Given data section start

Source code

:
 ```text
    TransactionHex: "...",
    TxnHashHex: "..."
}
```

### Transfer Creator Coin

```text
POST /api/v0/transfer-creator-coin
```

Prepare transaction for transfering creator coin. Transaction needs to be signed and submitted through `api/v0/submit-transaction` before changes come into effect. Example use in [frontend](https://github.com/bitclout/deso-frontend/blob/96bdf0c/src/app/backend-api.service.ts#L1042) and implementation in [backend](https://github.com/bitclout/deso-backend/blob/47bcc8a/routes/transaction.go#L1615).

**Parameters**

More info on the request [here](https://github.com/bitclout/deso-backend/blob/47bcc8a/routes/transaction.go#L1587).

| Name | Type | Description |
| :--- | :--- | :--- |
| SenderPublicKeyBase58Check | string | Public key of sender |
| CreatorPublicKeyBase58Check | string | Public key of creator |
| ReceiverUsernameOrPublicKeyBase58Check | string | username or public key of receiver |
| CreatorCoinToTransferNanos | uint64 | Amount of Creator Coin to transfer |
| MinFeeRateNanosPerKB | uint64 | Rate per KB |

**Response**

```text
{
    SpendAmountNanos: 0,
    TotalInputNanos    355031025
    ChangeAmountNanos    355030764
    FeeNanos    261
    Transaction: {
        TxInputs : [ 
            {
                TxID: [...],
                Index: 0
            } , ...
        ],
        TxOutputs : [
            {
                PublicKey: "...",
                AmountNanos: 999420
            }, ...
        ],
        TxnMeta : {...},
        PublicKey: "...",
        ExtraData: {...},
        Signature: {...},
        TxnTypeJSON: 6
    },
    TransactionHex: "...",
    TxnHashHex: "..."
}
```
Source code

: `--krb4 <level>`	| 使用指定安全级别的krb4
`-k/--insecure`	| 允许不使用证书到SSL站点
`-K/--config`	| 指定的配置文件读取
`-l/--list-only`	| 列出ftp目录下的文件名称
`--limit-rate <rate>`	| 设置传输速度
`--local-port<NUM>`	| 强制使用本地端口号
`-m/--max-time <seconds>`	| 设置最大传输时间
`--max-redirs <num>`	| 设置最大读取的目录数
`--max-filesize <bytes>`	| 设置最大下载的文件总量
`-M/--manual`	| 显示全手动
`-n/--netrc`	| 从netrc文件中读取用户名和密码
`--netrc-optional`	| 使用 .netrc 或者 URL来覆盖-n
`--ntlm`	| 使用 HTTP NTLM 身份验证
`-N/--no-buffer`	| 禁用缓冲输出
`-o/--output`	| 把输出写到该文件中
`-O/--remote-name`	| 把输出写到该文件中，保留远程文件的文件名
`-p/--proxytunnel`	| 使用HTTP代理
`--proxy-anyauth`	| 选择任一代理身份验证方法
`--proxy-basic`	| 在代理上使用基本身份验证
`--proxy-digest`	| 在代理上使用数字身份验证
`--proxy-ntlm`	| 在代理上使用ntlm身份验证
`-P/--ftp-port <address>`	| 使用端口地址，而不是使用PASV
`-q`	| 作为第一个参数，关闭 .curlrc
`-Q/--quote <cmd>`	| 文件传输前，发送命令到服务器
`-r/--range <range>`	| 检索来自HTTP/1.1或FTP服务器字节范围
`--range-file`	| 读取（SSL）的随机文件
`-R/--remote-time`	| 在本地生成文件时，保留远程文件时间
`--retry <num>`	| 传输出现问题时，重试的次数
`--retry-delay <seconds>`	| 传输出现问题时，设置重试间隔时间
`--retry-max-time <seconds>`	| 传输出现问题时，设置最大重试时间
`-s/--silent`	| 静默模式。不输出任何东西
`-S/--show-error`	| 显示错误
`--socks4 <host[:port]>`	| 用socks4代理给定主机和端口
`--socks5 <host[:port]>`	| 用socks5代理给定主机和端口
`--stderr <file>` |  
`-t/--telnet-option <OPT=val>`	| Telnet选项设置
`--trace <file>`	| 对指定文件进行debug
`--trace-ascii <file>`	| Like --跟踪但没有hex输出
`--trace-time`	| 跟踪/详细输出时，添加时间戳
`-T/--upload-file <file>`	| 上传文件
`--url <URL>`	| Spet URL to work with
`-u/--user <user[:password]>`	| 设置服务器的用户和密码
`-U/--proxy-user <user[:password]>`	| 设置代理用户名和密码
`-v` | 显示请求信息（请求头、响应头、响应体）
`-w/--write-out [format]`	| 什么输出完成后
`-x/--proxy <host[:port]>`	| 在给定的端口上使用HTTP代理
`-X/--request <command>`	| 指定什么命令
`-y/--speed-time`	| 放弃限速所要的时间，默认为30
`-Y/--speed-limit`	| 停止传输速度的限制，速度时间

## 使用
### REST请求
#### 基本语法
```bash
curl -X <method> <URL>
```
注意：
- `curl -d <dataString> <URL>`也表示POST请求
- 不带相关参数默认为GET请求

Given data section end

— What you are asked to do —
Search the data for the string "ntlm" and copy out every line where it is found.

— Result for this exercise —
`--ntlm`	| 使用 HTTP NTLM 身份验证
`--proxy-ntlm`	| 在代理上使用ntlm身份验证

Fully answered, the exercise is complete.